Abstract 8256: Timing of Perioperative Methylprednisolone and Outcome in Infants Undergoing Heart Surgery
Background: Prior studies suggested peri-operative corticosteroids may reduce the post-bypass inflammatory response after congenital heart surgery, particularly regimens involving 2 doses (most often 1 dose given the night before surgery, and 1 in the operating room). More recent studies have called this into question, including a trial of methylprednisolone (MP) showing no benefit of 2 doses vs. 1 in infants. Lack of a placebo group and power to assess mortality or risks of treatment (infection) have limited prior analyses. In the present study we evaluated outcomes across MP regimens vs. no steroids in a large cohort.
Methods: Clinical data from the Society of Thoracic Surgeons Database were linked to medication data from the Pediatric Health Information Systems Database for 25 participating centers. All infants (≤30d) undergoing heart surgery from 2004-2008 were included. Multivariable analysis adjusting for patient and center characteristics, surgical risk category, and within center clustering was used to evaluate the association of MP regimen with outcome.

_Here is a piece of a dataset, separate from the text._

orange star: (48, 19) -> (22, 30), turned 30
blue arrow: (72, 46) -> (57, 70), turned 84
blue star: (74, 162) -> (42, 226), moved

Results: A total of 3180 infants were included: 22% received MP on both the day before and day of surgery, 12% on the day before surgery, 28% on the day of surgery, and 38% did not receive any peri-operative steroids. In multivariable analysis (Table), there was no significant mortality or length of stay benefit associated with any MP regimen (vs. no steroids), and no difference in infection (sepsis, mediastinitis, wound infection). In subgroup analysis by surgical risk group there was a significant association of MP with infection consistent across all regimens (overall OR 2.6, 95% CI 1.3-5.2) in the lower surgical risk group.
Conclusions: This multicenter observational analysis did not find any benefit associated with MP in infants undergoing heart surgery and suggested increased infection in certain subgroups. These data reinforce the need for a large randomized trial in this population.
- © 2011 by American Heart Association, Inc.